Cogent labs is looking for a Site Reliability Engineer (3+ years of relevant experience) to help create innovative and creative services based on AI. Successful candidates will join a highly skilled and growing team, and should be able to help plan out high-quality backend solutions, maintain service SLOs and cloud infrastructure, as well as set up effective tooling, monitoring and alerting.

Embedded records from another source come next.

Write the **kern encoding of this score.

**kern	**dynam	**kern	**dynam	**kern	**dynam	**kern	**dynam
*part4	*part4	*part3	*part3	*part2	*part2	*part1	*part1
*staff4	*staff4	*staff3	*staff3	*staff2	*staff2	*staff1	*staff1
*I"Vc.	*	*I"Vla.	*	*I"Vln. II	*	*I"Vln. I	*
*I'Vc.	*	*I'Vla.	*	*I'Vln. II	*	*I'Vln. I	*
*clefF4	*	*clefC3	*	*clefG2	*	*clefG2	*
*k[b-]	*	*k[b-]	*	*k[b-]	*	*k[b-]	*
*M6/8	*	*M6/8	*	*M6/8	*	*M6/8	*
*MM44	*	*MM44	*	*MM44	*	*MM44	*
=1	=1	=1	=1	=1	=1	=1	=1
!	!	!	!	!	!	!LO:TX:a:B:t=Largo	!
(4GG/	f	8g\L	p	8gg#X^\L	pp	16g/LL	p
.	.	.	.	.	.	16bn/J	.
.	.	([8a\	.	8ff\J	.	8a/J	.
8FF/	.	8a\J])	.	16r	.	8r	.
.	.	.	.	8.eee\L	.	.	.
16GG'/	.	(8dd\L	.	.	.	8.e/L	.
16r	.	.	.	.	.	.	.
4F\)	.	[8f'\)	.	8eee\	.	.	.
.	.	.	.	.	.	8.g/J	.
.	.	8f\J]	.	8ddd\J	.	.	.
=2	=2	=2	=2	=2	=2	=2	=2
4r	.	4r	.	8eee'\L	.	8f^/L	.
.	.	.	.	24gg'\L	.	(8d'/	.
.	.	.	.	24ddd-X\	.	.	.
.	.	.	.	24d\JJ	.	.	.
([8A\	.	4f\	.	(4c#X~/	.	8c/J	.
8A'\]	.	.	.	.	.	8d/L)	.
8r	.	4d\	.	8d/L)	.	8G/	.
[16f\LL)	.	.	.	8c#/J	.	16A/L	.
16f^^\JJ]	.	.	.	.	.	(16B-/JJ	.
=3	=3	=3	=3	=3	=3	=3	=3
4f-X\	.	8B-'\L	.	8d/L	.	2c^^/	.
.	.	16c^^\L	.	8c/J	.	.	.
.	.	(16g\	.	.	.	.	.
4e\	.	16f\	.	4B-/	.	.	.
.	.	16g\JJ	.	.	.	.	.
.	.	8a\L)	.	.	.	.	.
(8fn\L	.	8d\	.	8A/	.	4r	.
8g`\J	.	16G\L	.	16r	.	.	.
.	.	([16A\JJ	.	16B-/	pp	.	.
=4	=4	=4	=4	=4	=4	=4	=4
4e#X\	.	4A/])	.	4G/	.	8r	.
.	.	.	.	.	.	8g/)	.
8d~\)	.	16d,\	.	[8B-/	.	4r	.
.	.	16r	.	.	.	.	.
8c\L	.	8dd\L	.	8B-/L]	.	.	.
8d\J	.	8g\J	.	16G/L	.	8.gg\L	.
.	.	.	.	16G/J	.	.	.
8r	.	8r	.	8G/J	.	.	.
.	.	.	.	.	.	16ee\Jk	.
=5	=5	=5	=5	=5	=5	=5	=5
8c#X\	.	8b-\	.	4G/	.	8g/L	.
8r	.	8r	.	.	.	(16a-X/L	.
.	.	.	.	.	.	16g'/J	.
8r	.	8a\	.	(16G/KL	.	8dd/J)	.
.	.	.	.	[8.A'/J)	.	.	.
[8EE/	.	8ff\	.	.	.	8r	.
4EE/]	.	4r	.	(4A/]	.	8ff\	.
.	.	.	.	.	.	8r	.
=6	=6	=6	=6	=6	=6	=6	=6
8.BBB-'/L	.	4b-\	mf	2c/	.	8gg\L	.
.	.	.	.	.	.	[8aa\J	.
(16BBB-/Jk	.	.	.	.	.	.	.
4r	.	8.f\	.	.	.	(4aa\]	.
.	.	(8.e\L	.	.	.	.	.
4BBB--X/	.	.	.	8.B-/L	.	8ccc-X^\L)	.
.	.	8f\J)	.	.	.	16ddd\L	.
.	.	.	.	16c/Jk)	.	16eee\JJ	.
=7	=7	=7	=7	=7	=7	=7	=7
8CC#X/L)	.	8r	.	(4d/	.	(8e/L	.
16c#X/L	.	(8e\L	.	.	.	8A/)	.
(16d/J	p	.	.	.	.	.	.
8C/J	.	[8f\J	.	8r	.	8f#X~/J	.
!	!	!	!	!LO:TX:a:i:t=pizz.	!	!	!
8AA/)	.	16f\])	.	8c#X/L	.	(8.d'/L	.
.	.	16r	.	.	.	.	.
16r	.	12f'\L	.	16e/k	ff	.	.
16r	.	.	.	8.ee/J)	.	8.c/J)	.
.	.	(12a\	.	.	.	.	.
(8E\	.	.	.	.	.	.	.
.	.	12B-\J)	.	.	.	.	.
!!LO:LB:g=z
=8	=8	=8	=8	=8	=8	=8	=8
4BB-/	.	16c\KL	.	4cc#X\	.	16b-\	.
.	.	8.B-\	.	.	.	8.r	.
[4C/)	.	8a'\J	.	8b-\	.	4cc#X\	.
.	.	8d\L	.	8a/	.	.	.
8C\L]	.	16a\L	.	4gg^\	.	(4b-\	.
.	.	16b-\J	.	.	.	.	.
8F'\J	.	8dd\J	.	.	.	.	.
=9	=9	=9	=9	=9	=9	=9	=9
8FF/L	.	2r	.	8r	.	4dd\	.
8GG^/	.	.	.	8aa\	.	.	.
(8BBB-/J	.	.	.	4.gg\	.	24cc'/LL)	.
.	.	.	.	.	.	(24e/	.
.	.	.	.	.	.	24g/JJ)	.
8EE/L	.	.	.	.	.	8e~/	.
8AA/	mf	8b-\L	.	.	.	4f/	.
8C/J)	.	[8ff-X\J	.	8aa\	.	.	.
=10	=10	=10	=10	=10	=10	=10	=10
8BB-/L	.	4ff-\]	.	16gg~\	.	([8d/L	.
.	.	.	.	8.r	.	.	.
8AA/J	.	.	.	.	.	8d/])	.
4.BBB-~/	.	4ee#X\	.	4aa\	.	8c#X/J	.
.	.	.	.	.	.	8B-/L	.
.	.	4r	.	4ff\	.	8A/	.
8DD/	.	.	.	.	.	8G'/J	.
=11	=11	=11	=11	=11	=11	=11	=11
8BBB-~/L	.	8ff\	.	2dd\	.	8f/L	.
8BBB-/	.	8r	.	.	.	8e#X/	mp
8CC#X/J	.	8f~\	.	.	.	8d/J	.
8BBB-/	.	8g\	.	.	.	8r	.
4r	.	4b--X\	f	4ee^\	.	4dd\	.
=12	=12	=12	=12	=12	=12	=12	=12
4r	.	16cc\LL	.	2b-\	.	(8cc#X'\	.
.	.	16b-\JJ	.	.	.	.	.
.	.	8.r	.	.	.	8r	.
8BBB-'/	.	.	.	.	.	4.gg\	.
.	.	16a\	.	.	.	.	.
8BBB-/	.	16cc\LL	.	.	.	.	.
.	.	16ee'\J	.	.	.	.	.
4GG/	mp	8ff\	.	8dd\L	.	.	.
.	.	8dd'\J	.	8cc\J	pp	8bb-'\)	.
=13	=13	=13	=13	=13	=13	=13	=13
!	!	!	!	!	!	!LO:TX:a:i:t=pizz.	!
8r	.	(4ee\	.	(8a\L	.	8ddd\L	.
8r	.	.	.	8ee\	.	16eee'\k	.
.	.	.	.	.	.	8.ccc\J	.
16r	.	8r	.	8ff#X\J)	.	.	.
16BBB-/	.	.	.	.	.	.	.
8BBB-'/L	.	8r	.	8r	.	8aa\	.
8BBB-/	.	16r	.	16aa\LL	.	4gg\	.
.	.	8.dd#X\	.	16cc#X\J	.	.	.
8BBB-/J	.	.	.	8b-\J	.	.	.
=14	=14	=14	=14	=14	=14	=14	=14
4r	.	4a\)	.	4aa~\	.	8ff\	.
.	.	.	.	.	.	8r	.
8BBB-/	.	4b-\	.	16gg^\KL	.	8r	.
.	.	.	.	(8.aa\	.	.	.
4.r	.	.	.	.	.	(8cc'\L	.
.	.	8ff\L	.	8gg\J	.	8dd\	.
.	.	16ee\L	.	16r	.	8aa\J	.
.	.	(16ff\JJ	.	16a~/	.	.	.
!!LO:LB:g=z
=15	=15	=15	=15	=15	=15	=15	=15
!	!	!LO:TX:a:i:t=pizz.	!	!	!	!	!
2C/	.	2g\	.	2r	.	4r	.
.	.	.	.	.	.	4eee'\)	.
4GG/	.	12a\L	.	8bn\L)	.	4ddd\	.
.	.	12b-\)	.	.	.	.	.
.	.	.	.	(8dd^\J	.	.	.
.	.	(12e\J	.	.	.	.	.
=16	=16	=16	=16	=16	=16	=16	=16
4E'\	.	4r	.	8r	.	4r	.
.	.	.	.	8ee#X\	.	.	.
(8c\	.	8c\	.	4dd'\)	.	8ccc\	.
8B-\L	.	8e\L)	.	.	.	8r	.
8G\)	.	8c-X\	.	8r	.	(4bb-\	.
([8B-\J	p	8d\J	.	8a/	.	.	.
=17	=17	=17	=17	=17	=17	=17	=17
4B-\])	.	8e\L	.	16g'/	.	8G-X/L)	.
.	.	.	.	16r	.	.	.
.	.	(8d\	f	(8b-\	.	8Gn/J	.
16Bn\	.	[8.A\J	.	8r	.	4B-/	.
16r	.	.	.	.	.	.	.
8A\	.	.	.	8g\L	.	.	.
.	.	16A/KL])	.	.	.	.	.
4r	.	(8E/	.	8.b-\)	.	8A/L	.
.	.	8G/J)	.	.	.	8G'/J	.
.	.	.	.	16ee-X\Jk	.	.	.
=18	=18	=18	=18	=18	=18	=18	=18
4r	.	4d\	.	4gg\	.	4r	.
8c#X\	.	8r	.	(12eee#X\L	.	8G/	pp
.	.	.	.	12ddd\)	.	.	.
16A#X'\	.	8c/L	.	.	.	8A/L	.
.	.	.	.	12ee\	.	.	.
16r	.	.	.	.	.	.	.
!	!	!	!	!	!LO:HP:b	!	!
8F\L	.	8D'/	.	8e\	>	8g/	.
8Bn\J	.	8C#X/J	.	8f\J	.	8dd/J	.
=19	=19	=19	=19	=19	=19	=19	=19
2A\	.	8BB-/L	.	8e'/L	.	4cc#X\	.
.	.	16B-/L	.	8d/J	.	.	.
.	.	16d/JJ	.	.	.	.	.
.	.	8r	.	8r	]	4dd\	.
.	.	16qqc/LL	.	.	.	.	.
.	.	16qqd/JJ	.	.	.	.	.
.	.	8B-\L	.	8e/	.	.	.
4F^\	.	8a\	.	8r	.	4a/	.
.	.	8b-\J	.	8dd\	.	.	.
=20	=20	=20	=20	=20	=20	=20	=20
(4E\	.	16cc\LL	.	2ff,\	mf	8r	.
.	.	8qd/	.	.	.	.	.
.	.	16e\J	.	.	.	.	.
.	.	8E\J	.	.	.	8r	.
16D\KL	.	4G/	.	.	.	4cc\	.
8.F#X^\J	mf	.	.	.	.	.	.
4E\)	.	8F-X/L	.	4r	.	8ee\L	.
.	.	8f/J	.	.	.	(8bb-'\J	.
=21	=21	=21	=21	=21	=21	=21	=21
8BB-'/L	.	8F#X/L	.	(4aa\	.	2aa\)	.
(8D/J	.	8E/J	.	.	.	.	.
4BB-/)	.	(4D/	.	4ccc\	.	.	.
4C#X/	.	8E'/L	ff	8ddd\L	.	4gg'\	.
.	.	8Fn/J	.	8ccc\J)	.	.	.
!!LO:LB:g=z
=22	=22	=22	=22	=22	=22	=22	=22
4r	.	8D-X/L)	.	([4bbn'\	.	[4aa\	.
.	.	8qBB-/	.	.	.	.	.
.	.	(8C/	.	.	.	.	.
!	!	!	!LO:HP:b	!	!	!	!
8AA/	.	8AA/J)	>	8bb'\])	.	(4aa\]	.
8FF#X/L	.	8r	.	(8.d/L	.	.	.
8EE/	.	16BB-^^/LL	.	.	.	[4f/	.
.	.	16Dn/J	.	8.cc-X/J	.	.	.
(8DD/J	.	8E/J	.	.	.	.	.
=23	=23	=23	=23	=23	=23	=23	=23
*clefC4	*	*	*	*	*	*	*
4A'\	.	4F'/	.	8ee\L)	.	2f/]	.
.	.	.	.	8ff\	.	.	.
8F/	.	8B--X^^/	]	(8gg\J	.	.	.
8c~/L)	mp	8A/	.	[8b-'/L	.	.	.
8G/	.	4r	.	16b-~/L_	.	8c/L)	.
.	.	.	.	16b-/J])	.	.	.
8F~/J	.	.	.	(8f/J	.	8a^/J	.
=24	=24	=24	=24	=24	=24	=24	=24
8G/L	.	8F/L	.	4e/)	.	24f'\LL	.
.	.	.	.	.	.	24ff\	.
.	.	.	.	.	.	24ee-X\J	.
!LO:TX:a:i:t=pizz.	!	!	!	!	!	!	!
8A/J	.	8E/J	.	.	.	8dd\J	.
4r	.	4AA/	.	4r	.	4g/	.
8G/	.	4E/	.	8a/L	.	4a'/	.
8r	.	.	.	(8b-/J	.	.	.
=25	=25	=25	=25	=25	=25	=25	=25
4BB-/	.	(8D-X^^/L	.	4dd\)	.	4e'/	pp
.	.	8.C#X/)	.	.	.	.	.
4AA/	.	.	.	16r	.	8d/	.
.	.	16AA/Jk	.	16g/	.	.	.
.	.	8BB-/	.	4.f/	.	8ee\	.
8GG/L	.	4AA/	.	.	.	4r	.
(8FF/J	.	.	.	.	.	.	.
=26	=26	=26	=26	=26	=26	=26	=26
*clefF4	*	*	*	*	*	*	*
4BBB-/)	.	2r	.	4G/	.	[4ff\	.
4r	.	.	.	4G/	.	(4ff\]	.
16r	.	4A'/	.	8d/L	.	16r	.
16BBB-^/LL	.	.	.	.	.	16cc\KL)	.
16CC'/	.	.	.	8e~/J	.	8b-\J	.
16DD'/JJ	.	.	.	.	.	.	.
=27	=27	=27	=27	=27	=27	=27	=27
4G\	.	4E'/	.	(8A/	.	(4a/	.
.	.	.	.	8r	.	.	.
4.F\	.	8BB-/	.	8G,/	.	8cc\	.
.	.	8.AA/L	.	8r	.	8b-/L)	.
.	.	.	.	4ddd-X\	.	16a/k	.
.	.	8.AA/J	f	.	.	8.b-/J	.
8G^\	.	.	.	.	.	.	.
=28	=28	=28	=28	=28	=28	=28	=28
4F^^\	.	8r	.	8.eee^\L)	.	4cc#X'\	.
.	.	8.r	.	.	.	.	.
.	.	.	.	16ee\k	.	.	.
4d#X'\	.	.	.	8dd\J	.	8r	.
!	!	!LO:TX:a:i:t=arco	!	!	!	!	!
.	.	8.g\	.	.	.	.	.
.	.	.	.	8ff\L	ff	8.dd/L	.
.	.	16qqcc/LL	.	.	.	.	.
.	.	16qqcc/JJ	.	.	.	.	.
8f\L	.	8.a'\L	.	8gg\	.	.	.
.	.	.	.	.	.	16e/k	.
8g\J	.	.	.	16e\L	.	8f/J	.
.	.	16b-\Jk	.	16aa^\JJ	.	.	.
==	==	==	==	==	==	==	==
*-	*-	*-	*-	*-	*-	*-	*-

Required experience and competencies

  • Understands large-scale complex systems from a reliability perspective
  • Experience working with Kubernetes and container-based applications
  • Deep network understanding and troubleshooting ability
  • Coding abilities in Python, JavaScript, or Go
  • Experience with Cloud Computing platforms (particularly GCP) a plus

Responsibilities

  • Setting up and maintaining service SLOs
  • Specifying and developing scalable and performant cloud infrastructure
  • Developing and maintaining a comprehensive continuous integration/deployment system
  • Maintaining monitoring/alerting and measuring availability, latency, and overall system health
  • System design consulting, developing software platforms and frameworks, capacity planning and launch reviews

Team culture

The Cogent Labs engineering department is continuously working towards developing a culture improving and rewarding the following qualities:

  • Team effort: A cohesive team can be more effective than an isolated prodigy. Engineers are expected to work well in groups and look for opportunities to empower their colleagues.
  • Responsibility: Take responsibility for your own tasks and hold others responsible for theirs.
  • Self-improvement: Create an environment where engineers can focus on their engineering tasks and self-improvement without excessive outside disturbances.
  • Experimentation: Engineers should have some freedom in experimenting with new ideas and technologies, as this ultimately could translate into building better products or the creation of valuable new IP.
  • Quality: Maintaining a mindset of developing high quality features and code.